[Start of PROVIDED DATA]
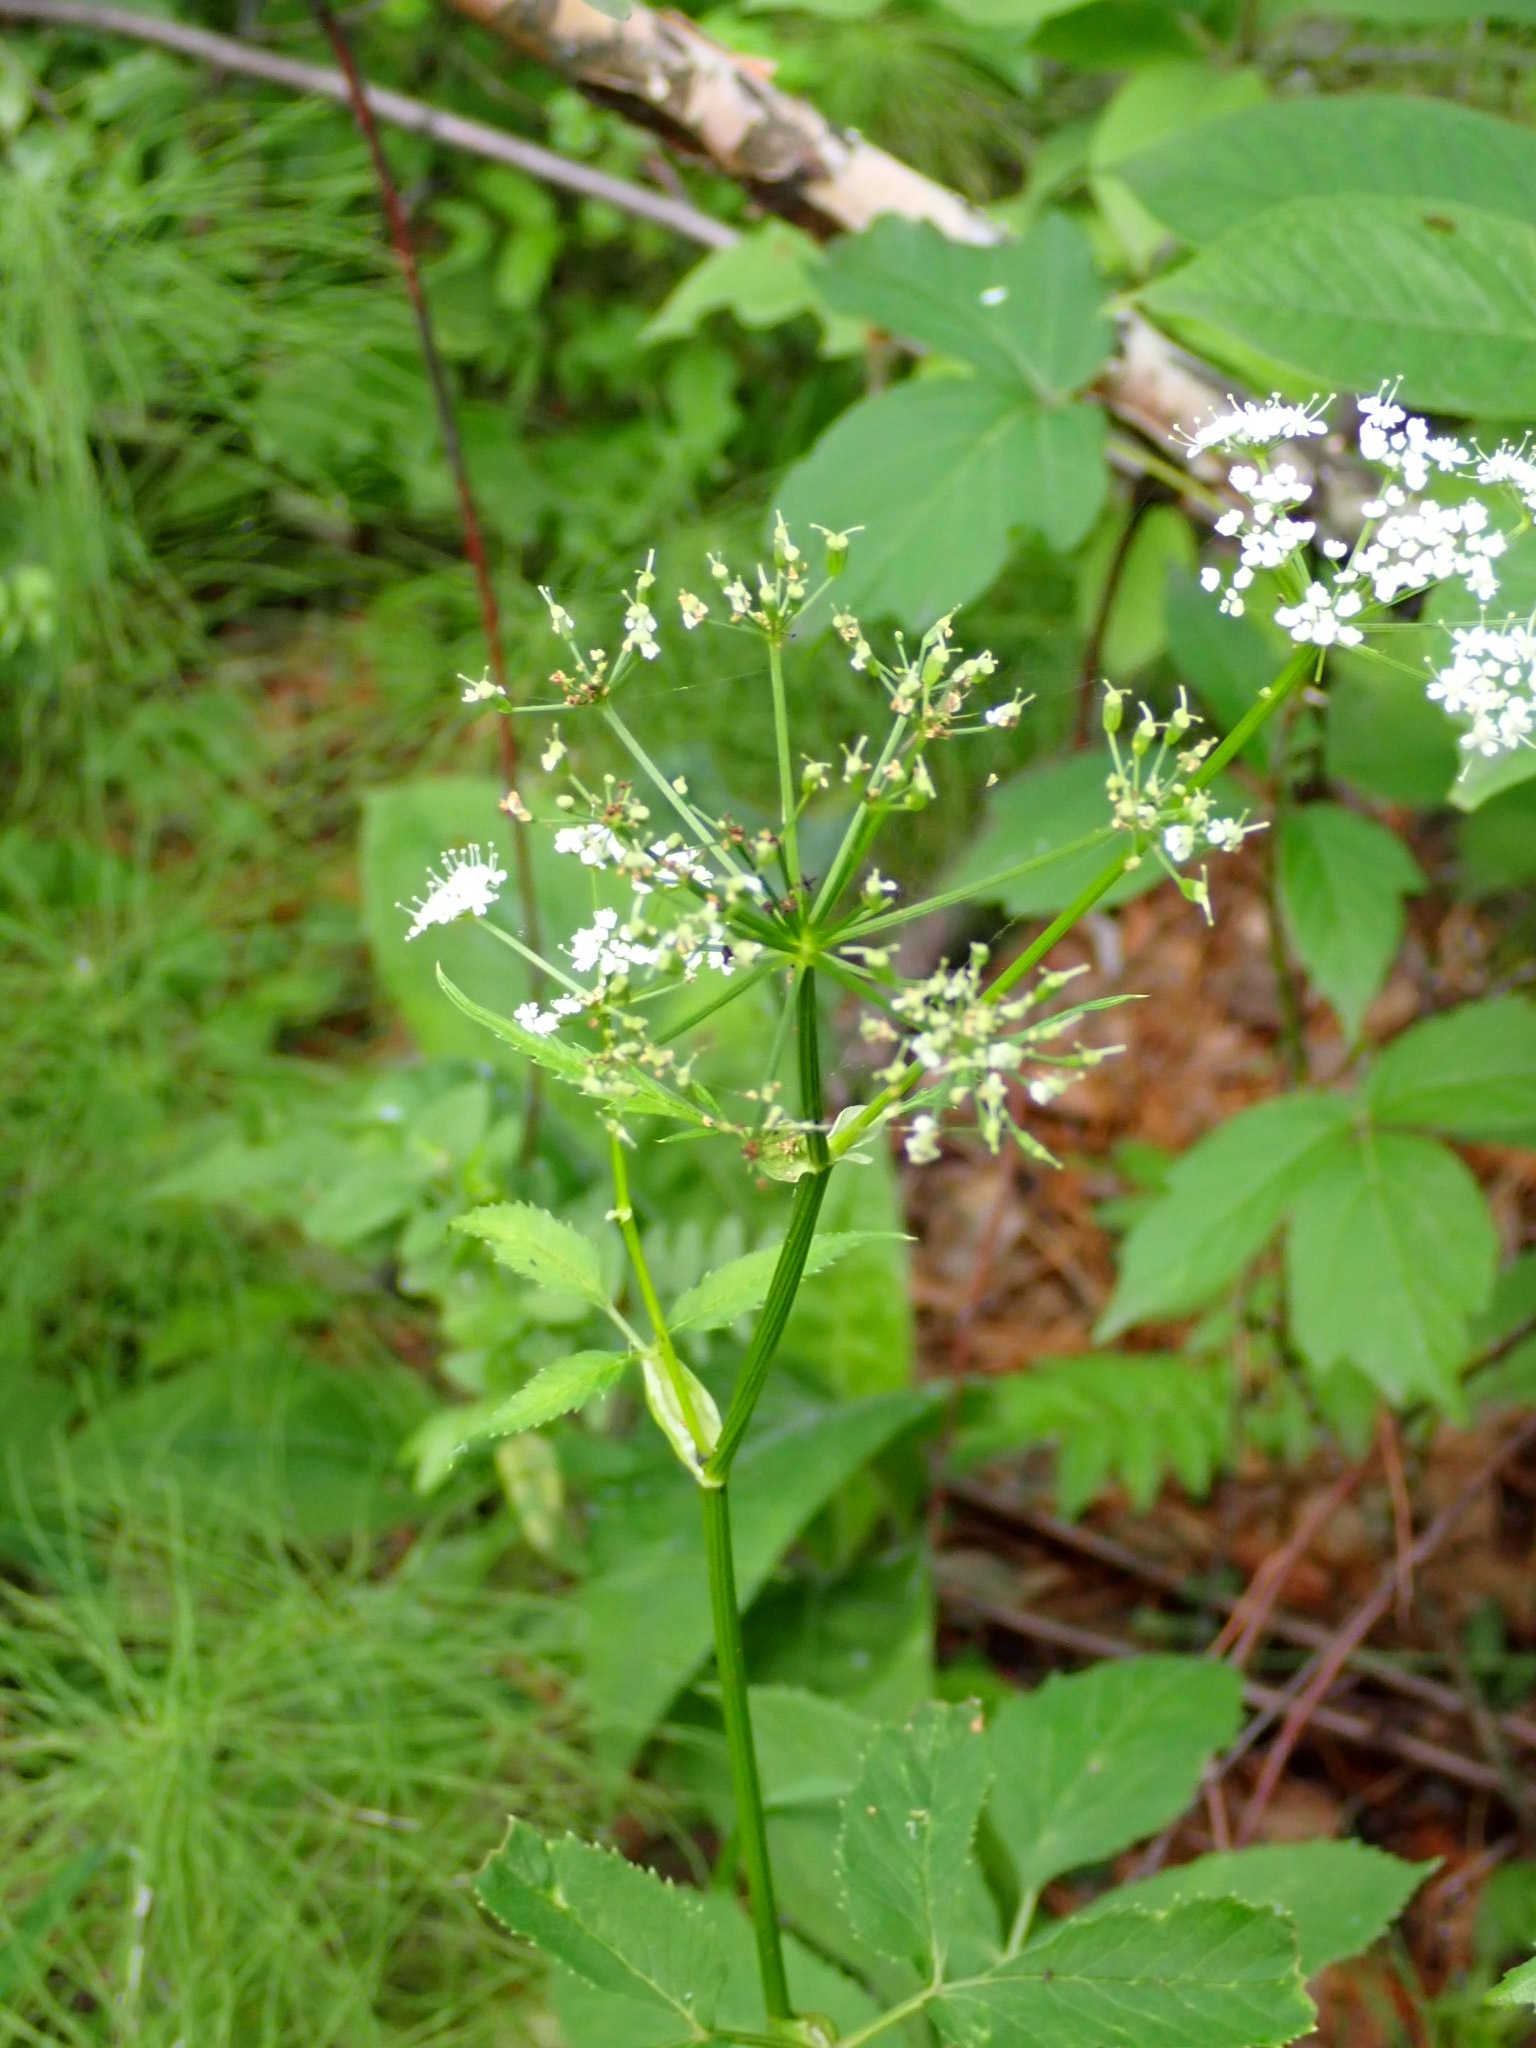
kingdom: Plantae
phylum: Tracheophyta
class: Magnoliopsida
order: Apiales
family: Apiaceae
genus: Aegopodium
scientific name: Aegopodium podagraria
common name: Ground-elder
[End of PROVIDED DATA]
_WHAT TO DO:_
Write out the rows again with "common name" swapped for "vernacular name" and everything else left as it is. Leave out the pictures.

_WORKED SOLUTION:_
kingdom: Plantae
phylum: Tracheophyta
class: Magnoliopsida
order: Apiales
family: Apiaceae
genus: Aegopodium
scientific name: Aegopodium podagraria
vernacular name: Ground-elder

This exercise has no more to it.